The other morning, my brother went up into the hay loft of the barn to pull down another bale for the goats. Up in the hay he found Lady Rose, one of our Red Sussex hens. She didn’t move when he approached her, so my brother lifted her up to send her on her way. Underneath Lady Rose, there was a PILE of eggs! Three weeks’ worth of eggs, to be exact, and there she was just sitting on them! I thought she had stopped laying when we moved her into the new coop, but in fact she just started laying somewhere else – somewhere where this nosy farm mama couldn’t disturb her in her broodiness. Lady Rose will make a fine mama hen in the spring!

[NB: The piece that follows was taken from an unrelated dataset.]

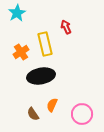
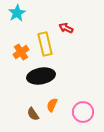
red arrow: moved 1 px down; rotated 40 degrees counterclockwise
pink circle: moved 1 px right, 2 px up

The mice in the house are really starting to bother me. We got a kitten about a month ago with the hopes that he would become a good mouser, and he is! The other day, the kids found him in the kitchen playing with a mouse, batting it back and forth and knocking it around. Apparently he didn’t seem to understand that he should kill it, because he merely played with it for a while before letting it get away. I’m sure as he gets older he’ll become more ruthless! I’ve set live traps out for the mice, and take them far out into the fields to let them go – though I wonder if it’s not far enough, and I should take them down to Cedar Creek instead? At any rate, I want the mice out of my house.

So, life has been busy, but good. I find that even at our busiest here, the days feel so much more relaxed than our city life ever did. Time ebbs and flows, the kids grow, the seasons change, and I feel thankful and blessed for the beauty and joy of this life I am living.